As long as were talking fallacious reasoning here, you have shifted both your level of analysis and your units of analysis to American society at large instead of a target population in a defined context. My reasoning was based on reasonable generalization of known facts about youth being paired with inherently dangerous instrumentality and alcohol. Moreover, my reasoning didn't "beg the question".
Quote:
A question has been begged only if the question has been asked before in the same discussion, and then a conclusion is reached on a related matter without the question having been answered. If somebody said, "The fact that we believe pornography should be legal means that it is a valid form of free expression. And since it's free expression, it shouldn't be banned," that would be begging the question [i.e., as to whether or not pornography is, in fact, a valid form of expression simply because someone thinks it should be legal]. http://www.csun.edu/~dgw61315/fallacies.html#Petitio%20principii

Uncle Harley wrote:
...in a defined environment in aggregate, through as judicious, unobtrusive and unintrusive means as constitutionally-consistent public policy allows.


Andrew Rothman wrote:
Public health and safety might be greatly served by proactively locking up all young black males, too, wouldn't it? After all, they commit crimes far out of proportion to their population. So let's do it!

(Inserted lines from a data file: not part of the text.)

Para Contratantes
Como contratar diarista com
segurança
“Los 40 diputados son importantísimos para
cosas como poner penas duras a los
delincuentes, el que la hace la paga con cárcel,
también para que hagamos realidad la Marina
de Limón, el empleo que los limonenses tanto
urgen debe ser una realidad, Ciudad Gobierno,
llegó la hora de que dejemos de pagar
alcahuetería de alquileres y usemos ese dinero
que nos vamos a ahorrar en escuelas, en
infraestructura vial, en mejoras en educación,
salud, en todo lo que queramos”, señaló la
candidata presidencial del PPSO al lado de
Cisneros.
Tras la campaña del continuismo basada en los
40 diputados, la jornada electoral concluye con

Oh, wait... that wouldn't be judicious, unobtrusive, unintrusive nor constitutionally-consistent.

Neither would your proposal to unevenly infringe people's civil rights on the basis of age, proximity of colleges, population density or socioeconomic status.

Age is irrelevant. If you're 100 years old, you still can't carry a gun into a college town bar.

There is no causal relationship of skin color to a predisposition toward criminality. The correlation of an independent variable and a dependent variable does not prove a casual relationship. Again, you've made a "straw man" argument.

Your other objections are purely specious, and the subject matter thereof do not represent protected classes of individuals under the U.S. Civil Rights Act.

Uncle Harley wrote:
Here's an argument I can deal with:

Andrew Rothman wrote:
I agree that it is much easier to stick to arguments you think you can refute, but that's going to have to be your issue to deal with.

A reasonable person simply can't rationally argue with dogma, ideology and inanity. That's your issue to deal with.